Renault –
Cléon : un vent de fraîcheur
Dès le lundi 22 juin en
début d’après-midi, dans l’usine Renault de Cléon, il faisait 38 oC
sur certains postes de la chaîne de montage du moteur M.
Publié le 01/07/2026
La hiérarchie ayant annoncé qu’il
y aurait deux pauses chaleur sur l’ensemble de l’après-midi, c’était la goutte
d’eau de trop ! Les travailleurs du Kitting ainsi que ceux de la logistique se
mettaient en droit de retrait et rapidement, l’information circulait sur
l’ensemble de la chaîne.
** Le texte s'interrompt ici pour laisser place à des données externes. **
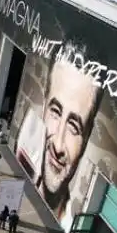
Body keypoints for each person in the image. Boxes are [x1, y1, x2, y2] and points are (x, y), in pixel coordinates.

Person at [16, 43, 102, 220]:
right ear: (45, 106)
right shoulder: (25, 163)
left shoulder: (72, 224)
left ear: (86, 138)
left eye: (74, 126)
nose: (58, 144)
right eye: (55, 112)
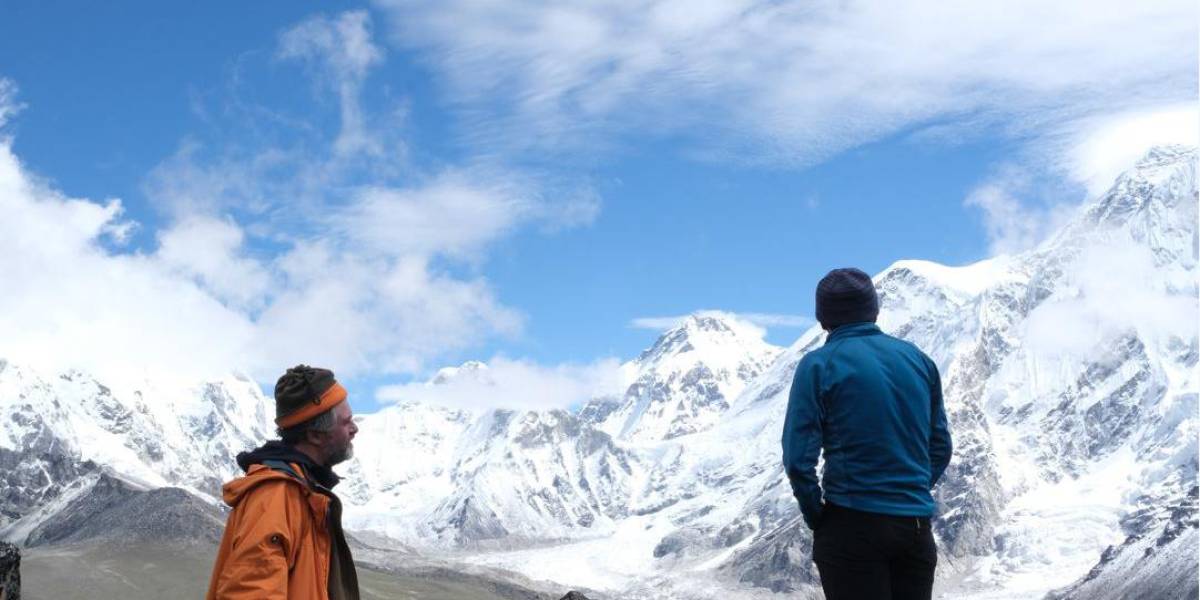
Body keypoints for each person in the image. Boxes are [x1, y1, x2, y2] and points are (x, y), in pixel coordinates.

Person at [782, 268, 952, 600]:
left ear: (822, 318)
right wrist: (909, 491)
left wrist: (821, 518)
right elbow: (941, 446)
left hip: (852, 525)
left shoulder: (818, 365)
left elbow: (797, 460)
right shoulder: (919, 361)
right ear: (874, 309)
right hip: (915, 529)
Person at [207, 365, 361, 600]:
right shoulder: (275, 496)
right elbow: (251, 593)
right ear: (315, 435)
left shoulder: (305, 492)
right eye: (346, 422)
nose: (354, 429)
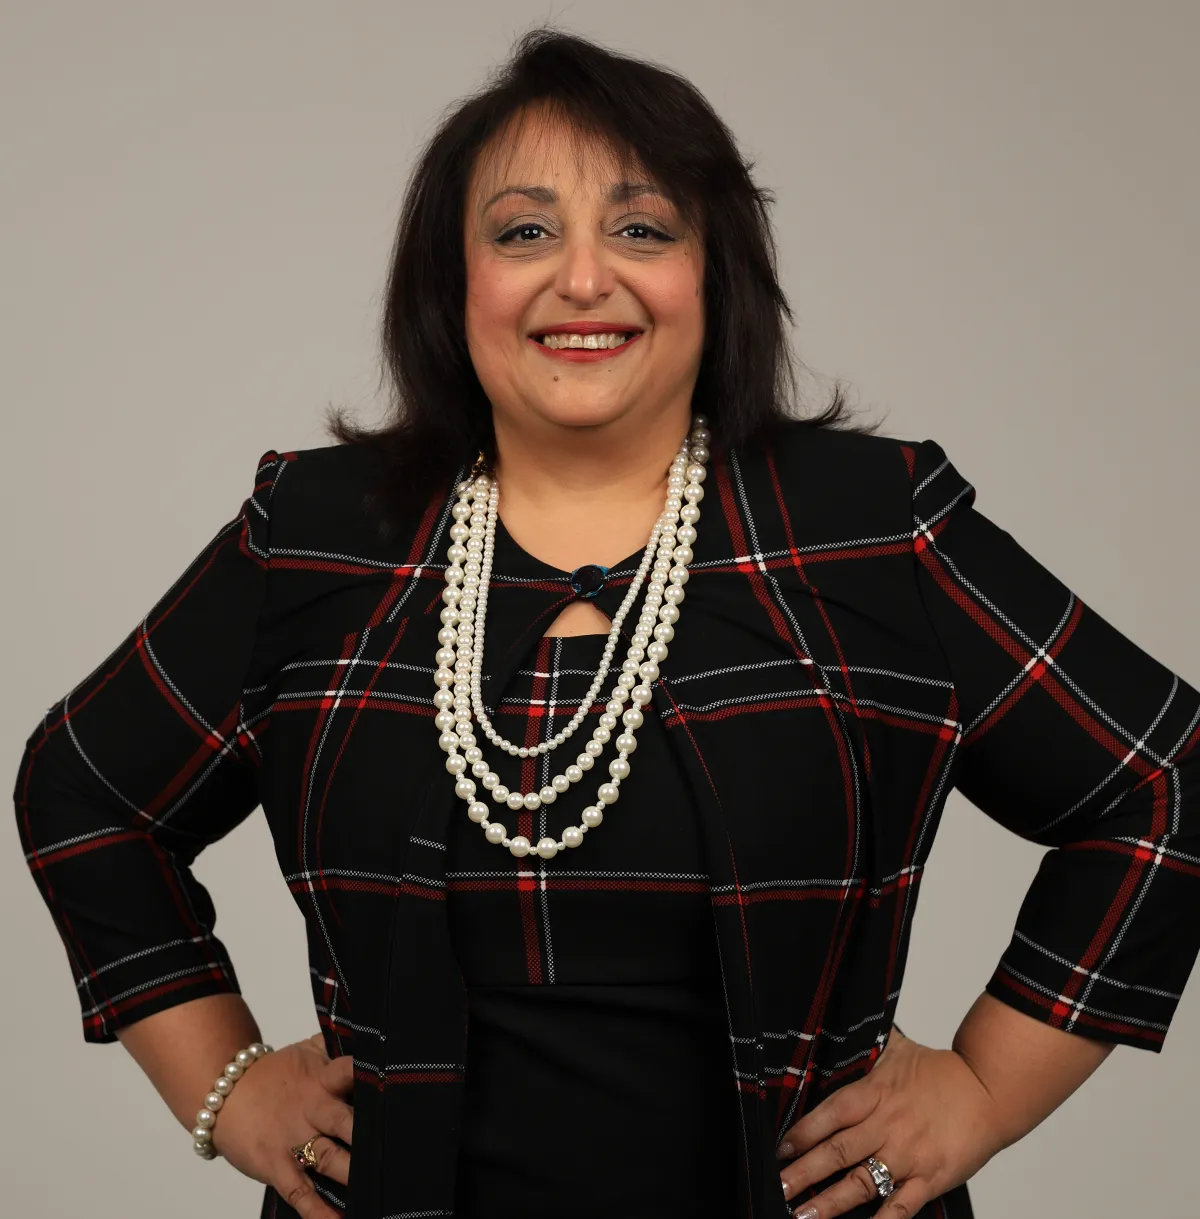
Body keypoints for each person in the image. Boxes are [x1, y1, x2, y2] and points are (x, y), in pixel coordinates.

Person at [13, 27, 1200, 1219]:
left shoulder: (868, 525)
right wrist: (224, 1088)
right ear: (452, 280)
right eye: (525, 232)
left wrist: (986, 1089)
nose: (584, 279)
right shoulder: (320, 534)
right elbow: (85, 794)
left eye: (642, 228)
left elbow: (1165, 781)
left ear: (715, 272)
Ainsi à 14 h 30, une quarantaine de travailleurs
quittaient leur poste et mettaient par écrit leurs revendications : une pause
toutes les heures, des ventilateurs, une diminution du temps de travail, une
baisse de la cadence et des bouteilles d’eau.
En vue d’une rencontre avec le
chef de département, des représentants étaient élus, un pour chaque secteur de
l’atelier, mais le RH annonçait que le chef de département était tout à fait
d’accord pour recevoir… les « représentants syndicaux ». D’où un vote et
le refus des travailleurs : ils avaient déjà leurs représentants. Le chef de
département céda sur la plupart des revendications, s’engageant à ce que tout
soit mis en place… le lendemain. L’arrêt de travail dura donc jusqu’à la fin de
l’équipe.
Le lendemain, la direction de
l’atelier avait installé de gros refroidisseurs et des ventilateurs, les pauses
étaient accordées, la chaîne tournait bien moins vite. Mais les bouteilles
d’eau se faisant toujours attendre, les travailleurs se passaient le mot et
s’organisaient pour cesser de nouveau le travail. En cinq minutes chrono, les
chefs d’ateliers et les chefs d’unité ont alors ramené des dizaines de
bouteilles.
Les travailleurs de la chaîne de
montage ont donné le ton pour l’ensemble de l’usine. Toute la semaine, ceux de
différents ateliers ont cessé le travail pour se faire respecter. Mercredi
24 juin, la direction de l’usine annonçait que le jeudi après-midi ne
serait pas travaillé sur l’ensemble de l’usine. Pour ceux du montage, cette
annonce était le résultat de leur démonstration déterminée.
Et voilà comment toute la
semaine, un petit vent frais a pu souffler dans les ateliers.